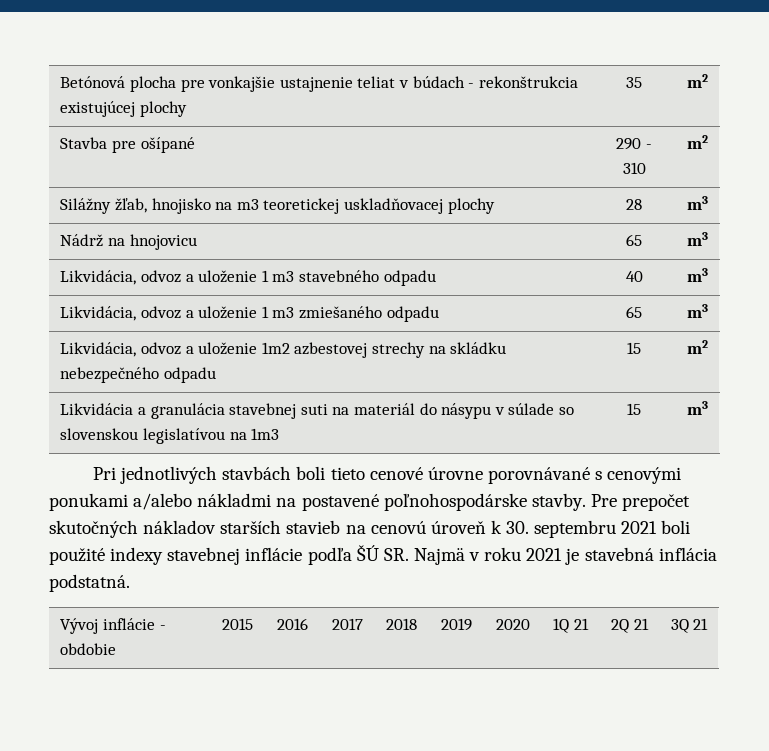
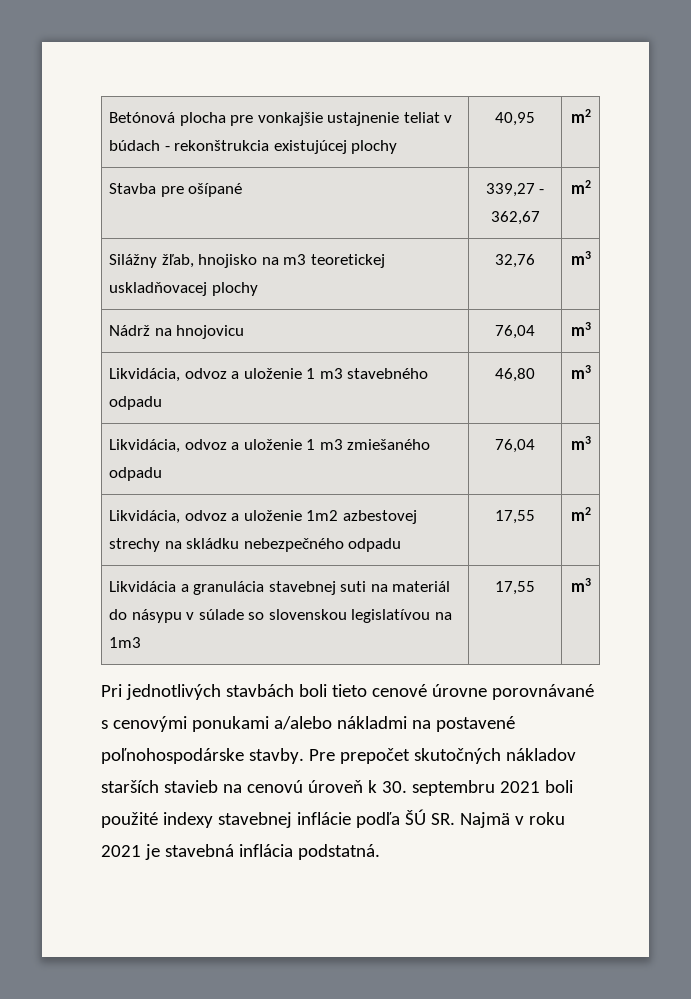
[626,77,642,88] 35 -> [495,112,535,126] 40,95
[616,138,652,150] [622,162,646,174] 290 - 310 -> [485,183,545,197] [490,211,540,225] 339,27 - 362,67
[626,199,642,210] 28 -> [495,254,535,268] 32,76
[626,234,642,246] 65 -> [495,325,535,339] 76,04
[625,271,643,282] 40 -> [495,368,535,382] 46,80
[626,306,642,318] 65 -> [495,439,535,453] 76,04
[627,342,641,354] 15 -> [495,510,535,524] 17,55
[627,403,641,415] 15 -> [495,581,535,595] 17,55
[60,618,166,634] [60,643,117,655] [221,618,253,630] [276,618,308,630] [331,618,363,630] [386,618,417,630] [440,618,472,631] [495,619,530,630] [553,618,589,633] [611,618,649,633] [670,618,709,633] // Vývoj inflácie - obdobie | 2015 | 2016 | 2017 | 2018 | 2019 | 2020 | 1Q 21 | 2Q 21 | 3Q 21 -> (380, 852) none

**Job item:** Each line of the data should be quoted exactly, with pictures left out.

**Answer to this task:**
[626,77,642,88] 35 -> [495,112,535,126] 40,95
[616,138,652,150] [622,162,646,174] 290 - 310 -> [485,183,545,197] [490,211,540,225] 339,27 - 362,67
[626,199,642,210] 28 -> [495,254,535,268] 32,76
[626,234,642,246] 65 -> [495,325,535,339] 76,04
[625,271,643,282] 40 -> [495,368,535,382] 46,80
[626,306,642,318] 65 -> [495,439,535,453] 76,04
[627,342,641,354] 15 -> [495,510,535,524] 17,55
[627,403,641,415] 15 -> [495,581,535,595] 17,55
[60,618,166,634] [60,643,117,655] [221,618,253,630] [276,618,308,630] [331,618,363,630] [386,618,417,630] [440,618,472,631] [495,619,530,630] [553,618,589,633] [611,618,649,633] [670,618,709,633] // Vývoj inflácie - obdobie | 2015 | 2016 | 2017 | 2018 | 2019 | 2020 | 1Q 21 | 2Q 21 | 3Q 21 -> (380, 852) none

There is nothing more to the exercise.